Shown is an old engraving of the early Methodist open-air camp meeting similar to those conducted in Sprigg Township.

Shown is an old engraving of the early Methodist open-air camp meeting similar to those conducted in Sprigg Township.

(By Stephen Kelley from the People’s Defender 1984)

Traveling further up Zane’s Trace, about two and a half miles north of Bradysville, we come to its intersection with the Clayton Road. On the southwest corner of this junction is a beautiful tract of rolling land with a unique history. For many years this site, known as the Brittingham Campground, was used by the Methodist Episcopal Church for annual camp meeting services.

The history of these special meetings began in 1869 when T.S. Arthur, Methodist minister in the Cincinnati Conference, and his wife organized the first of these meetings, which was held in a grove of trees just west of Bentonville on the old Wycoff farm. The following year of 1870 saw the event moved to the Clayton Road/Zane Trace site owned by Joseph Brittingham. For the following 13 years, the Methodists conducted annual camp meeting services at this location under the natural canopy of virgin trees and open sky with no benefit of manmade temples of worship.

The practice of conducting open air revival and evangelist services has long been a trait of the Methodist Church. At the Brittingham Campground, families would travel from miles around and camp in tents or other temporary structures for as long as 10 days or two weeks during the services. The actual meetings were held in the open with only the speaker afforded any protection from the elements.

The success of the Methodist camp meetings in Sprigg Township is explained in the 1900 Evans & Stivers “A History of Adams County, Ohio”. It stated that the first meeting had been long advertised, but when the time for it drew near, the weather was so dry and water so scarce that the directors thought it best to postpone or abandon the meeting. Reverend Arthur called a meeting at the old M.E. Church in Bentonville the Sunday before the opening day of the camp meeting and announced that he was going to pray for rain and while all indications were unfavorable for rain, before the people could get home, there came one of the greatest downpours seen for years. This gave Reverend Arthur and the camp meeting great popularity which a lasted for years, hundreds of people coming from a distance to see the man who was looked upon as a worker of miracles.

As stated earlier, the Brittingham Campground was owned by Joseph Brittingham, who leased the 15-acre tract to the M.E. Church. Joseph was a brother to Moses Roush “Daddy Brit” Brittingham, who operated the Hotel Brit in Manchester. Joseph had acquired the camp meeting ground acreage from his father, Purnell Brittingham in 1865, Purnell was a native of Worcester County, Maryland and had moved to Adams County as early as 1813.

Following Joseph’s death in 1875, his executor, John Taylor, sold the meeting grounds to a stock company which attempted to operate the campground on a “break-even” basis. Again, quoting from Evans & Stivers, the expenses of conducting the meetings were paid chiefly by charging an admittance fee at the gate.
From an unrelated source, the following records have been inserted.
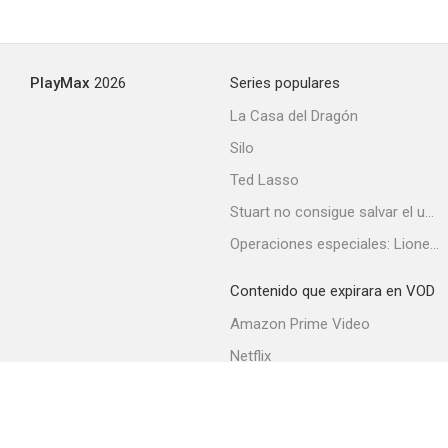
El regreso del forajido
PlayMax
2026
Series populares
5.0
La Casa del Dragón
Silo
Ted Lasso
Stuart no consigue salvar el universo
Operaciones especiales: Lioness
Contenido que expirara en VOD
Bombardero
Amazon Prime Video
5.0
Netflix
Filmin
Movistar+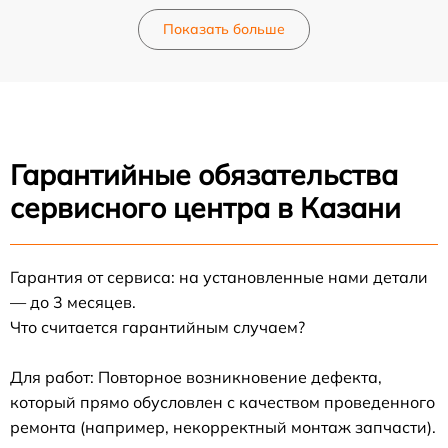
Показать больше
Гарантийные обязательства
сервисного центра в Казани
Гарантия от сервиса: на установленные нами детали
— до 3 месяцев.
Что считается гарантийным случаем?
Для работ: Повторное возникновение дефекта,
который прямо обусловлен с качеством проведенного
ремонта (например, некорректный монтаж запчасти).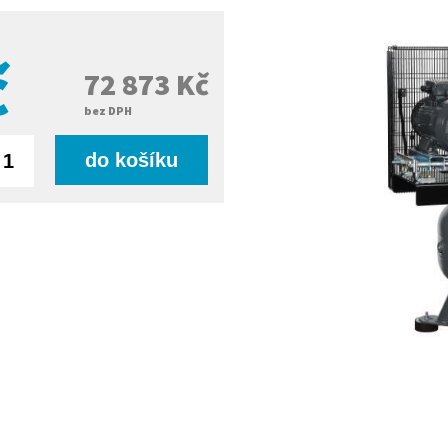
č
72 873 Kč
bez DPH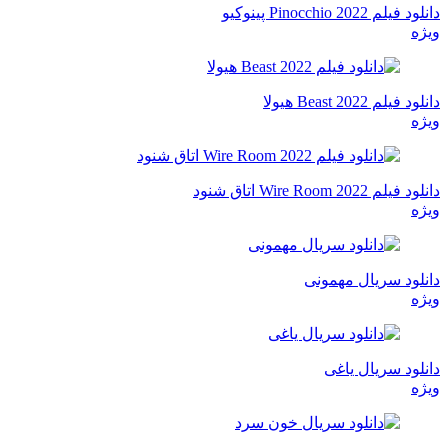
دانلود فیلم Pinocchio 2022 پینوکیو
ویژه
دانلود فیلم Beast 2022 هیولا
ویژه
دانلود فیلم Wire Room 2022 اتاق شنود
ویژه
دانلود سریال مهمونی
ویژه
دانلود سریال یاغی
ویژه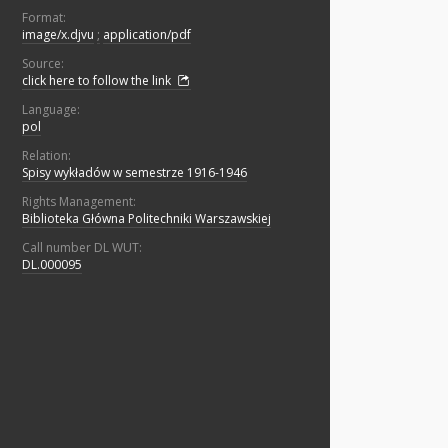
Format:
image/x.djvu
;
application/pdf
Source:
click here to follow the link
Language:
pol
Relation:
Spisy wykładów w semestrze 1916-1946
Rights Management:
Biblioteka Główna Politechniki Warszawskiej
Call number DL WUT:
DL.000095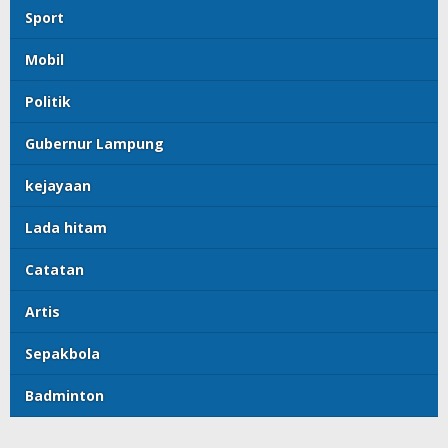
Sport
Mobil
Politik
Gubernur Lampung
kejayaan
Lada hitam
Catatan
Artis
Sepakbola
Badminton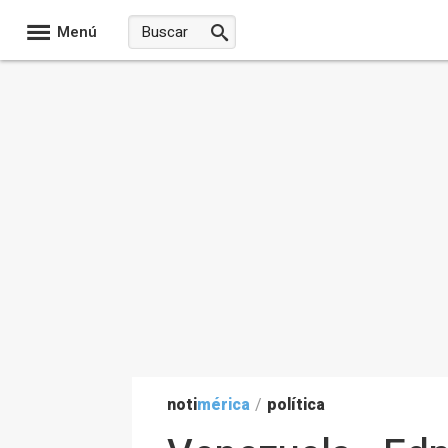
Menú
noti
mérica
/
política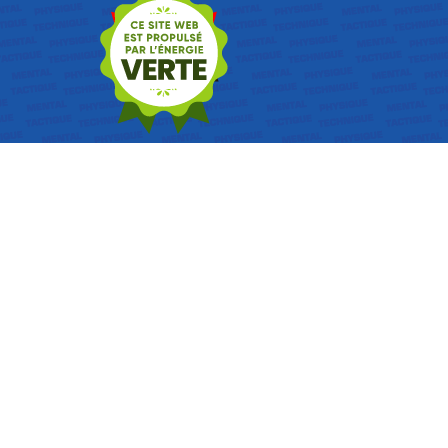
Retourner au contenu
When Grandville Moody was in charge, he ordered the directors not to collect money at the gate on Sunday, that being the decision of the Conference. As the company had been to so much expense, they moved the treasurer’s office down the road a hundred yards from the entrance and collected there within hearing distance of Moody’s powerful voice.

Granville Moody was an indomitable speaker from the Cincinnati area. During the years he conducted the Adams County meetings, he was serving as a Presiding Elder in the Cincinnati M.E. Conference. He was a combat veteran of the Civil War, enlisting at age 50 in 1861. He was commissioned as a colonel and placed in the command of the 74th Ohio Volunteer infantry. He led his 900 plus soldiers during the bloody engagements at Murfreesboro and Stones River. During those two great battles, Moody was under the command of another Cincinnatian with Adams County ties, Major General William S. Rosecrans.

The last services held on the Brittingham Campground were conducted in 1883. Although attempts were later made to continue the meetings, they were unsuccessful. Today, only whispering shadows and forgotten memories haunt this site, once the scene of thronging crowds, fiery oratory, Holy Ghost inspired sermons and repenting sinners.